PAGE EXCERPT —
<center><h1>PySpark - Analyzing Wikipedia Clickstream Data</h1></center>

This project is centered around showcasing how to use PySpark to analyze Wikipedia clickstream data. This notebook begins by showing users how to start a new PySpark session and guide them through creating a Resilient Distributed Dataset (RDD) from sample clickstream counts. This project involved hands-on data manipulation with a PySpark RDD that specifically focused on handling clickstream data to analyze traffic patterns on Wikipedia pages.

## Starting PySpark with Clickstream Data

Let's create a new `SparkSession` and assign it to a variable named `spark`.

In [2]:
from pyspark.sql import SparkSession

In [3]:
# Create a new SparkSession
spark = SparkSession.builder.getOrCreate()

Now let's create an RDD from a list of sample clickstream counts and save it as `clickstream_counts_rdd`.

In [4]:
# Sample clickstream counts
sample_clickstream_counts = [
    ["other-search", "Hanging_Gardens_of_Babylon", "external", 47000],
    ["other-empty", "Hanging_Gardens_of_Babylon", "external", 34600],
    ["Wonders_of_the_World", "Hanging_Gardens_of_Babylon", "link", 14000],
    ["Babylon", "Hanging_Gardens_of_Babylon", "link", 2500]
]

# Create RDD from sample data
clickstream_counts_rdd = spark.sparkContext\
.parallelize(sample_clickstream_counts)

Using the RDD from the previous step, let's create a DataFrame named `clickstream_sample_df`.

In [5]:
# Create a DataFrame from the RDD of sample clickstream counts
clickstream_sample_df = clickstream_counts_rdd\
.toDF(['source_page', 'target_page', 'link_category', 'link_count'])

# Now to display the DataFrame to the notebook
clickstream_sample_df.show(truncate=False)

+--------------------+--------------------------+-------------+----------+
|source_page         |target_page               |link_category|link_count|
+--------------------+--------------------------+-------------+----------+
|other-search        |Hanging_Gardens_of_Babylon|external     |47000     |
|other-empty         |Hanging_Gardens_of_Babylon|external     |34600     |
|Wonders_of_the_World|Hanging_Gardens_of_Babylon|link         |14000     |
|Babylon             |Hanging_Gardens_of_Babylon|link         |2500      |
+--------------------+--------------------------+-------------+----------+



## Inspecting Clickstream Data

Let's read the files in `./cleaned/clickstream/` into a new Spark DataFrame named `clickstream` and display the first few rows of the DataFrame in the notebook to get a sense of the dataframe.

REQUIREMENT —
Please extract the passage of the PySpark clickstream notebook from "## Starting PySpark" to "spark = SparkSession.builder.getOrCreate()", copying it word for word. The lines that come next aren't needed.

Data pulled from a collection:
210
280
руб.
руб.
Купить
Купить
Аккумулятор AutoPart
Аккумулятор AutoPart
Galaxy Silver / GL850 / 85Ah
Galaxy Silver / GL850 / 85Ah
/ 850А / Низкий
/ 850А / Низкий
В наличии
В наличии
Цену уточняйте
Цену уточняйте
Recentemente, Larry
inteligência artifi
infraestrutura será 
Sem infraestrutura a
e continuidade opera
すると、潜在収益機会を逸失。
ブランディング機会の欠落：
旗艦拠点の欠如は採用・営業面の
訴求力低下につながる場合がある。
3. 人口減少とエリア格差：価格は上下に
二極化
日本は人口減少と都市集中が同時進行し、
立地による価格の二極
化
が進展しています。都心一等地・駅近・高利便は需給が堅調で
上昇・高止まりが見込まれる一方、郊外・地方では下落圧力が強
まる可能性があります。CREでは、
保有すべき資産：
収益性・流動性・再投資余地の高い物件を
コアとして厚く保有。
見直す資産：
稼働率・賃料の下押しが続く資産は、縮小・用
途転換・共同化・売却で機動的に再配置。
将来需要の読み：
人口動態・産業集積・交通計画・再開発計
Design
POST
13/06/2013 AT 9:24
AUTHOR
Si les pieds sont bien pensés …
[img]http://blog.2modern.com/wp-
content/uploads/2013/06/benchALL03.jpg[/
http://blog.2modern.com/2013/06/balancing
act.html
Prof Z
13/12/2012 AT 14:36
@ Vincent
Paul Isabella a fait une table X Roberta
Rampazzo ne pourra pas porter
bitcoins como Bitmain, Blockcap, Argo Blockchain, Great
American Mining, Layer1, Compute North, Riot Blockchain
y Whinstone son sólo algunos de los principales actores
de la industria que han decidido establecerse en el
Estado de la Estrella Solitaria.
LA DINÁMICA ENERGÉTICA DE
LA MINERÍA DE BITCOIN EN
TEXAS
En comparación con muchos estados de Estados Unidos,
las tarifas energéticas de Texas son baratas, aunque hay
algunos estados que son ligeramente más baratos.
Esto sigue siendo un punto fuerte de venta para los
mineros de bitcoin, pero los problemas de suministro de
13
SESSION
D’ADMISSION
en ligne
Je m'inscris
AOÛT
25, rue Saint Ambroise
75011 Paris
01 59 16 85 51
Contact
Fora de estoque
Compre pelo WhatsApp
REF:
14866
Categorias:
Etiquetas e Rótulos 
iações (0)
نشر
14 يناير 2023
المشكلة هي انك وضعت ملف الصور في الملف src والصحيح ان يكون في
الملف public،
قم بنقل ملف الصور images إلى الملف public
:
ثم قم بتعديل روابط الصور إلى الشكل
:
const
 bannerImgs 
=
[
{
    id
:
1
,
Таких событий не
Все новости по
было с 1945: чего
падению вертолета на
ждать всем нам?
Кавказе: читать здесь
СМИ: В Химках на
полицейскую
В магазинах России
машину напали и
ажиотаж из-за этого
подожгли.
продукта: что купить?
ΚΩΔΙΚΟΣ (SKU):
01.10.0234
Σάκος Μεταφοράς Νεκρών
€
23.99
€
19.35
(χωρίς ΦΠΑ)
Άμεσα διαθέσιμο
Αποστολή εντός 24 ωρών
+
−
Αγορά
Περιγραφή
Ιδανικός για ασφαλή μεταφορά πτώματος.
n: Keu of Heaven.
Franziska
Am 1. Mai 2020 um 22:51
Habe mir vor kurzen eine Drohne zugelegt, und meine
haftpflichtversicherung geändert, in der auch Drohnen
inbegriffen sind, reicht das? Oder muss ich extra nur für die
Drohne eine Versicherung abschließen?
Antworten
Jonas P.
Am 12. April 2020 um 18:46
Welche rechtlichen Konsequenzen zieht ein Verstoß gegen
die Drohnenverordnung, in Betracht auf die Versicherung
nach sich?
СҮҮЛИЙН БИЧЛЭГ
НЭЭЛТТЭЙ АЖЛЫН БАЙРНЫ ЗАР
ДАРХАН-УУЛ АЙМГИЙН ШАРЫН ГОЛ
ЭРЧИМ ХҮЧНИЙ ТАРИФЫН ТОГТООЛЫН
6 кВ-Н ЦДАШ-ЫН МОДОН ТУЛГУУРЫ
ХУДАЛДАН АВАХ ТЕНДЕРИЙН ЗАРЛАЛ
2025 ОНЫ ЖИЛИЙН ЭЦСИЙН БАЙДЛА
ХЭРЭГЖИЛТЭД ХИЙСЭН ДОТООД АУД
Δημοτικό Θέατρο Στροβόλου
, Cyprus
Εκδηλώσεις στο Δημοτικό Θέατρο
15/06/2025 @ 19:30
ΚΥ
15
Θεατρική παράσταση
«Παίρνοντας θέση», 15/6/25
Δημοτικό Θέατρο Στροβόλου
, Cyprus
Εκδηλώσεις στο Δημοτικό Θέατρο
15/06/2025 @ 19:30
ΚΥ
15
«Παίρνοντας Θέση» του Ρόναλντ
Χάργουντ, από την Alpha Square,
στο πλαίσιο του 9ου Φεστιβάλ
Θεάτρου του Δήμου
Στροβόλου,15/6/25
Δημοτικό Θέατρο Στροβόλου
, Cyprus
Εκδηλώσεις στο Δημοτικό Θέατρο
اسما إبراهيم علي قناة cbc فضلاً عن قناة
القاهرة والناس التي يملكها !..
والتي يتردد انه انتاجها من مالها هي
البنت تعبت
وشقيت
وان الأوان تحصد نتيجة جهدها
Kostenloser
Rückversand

COMPLETED EXERCISE —
## Starting PySpark with Clickstream Data

Let's create a new `SparkSession` and assign it to a variable named `spark`.

In [2]:
from pyspark.sql import SparkSession

In [3]:
# Create a new SparkSession
spark = SparkSession.builder.getOrCreate()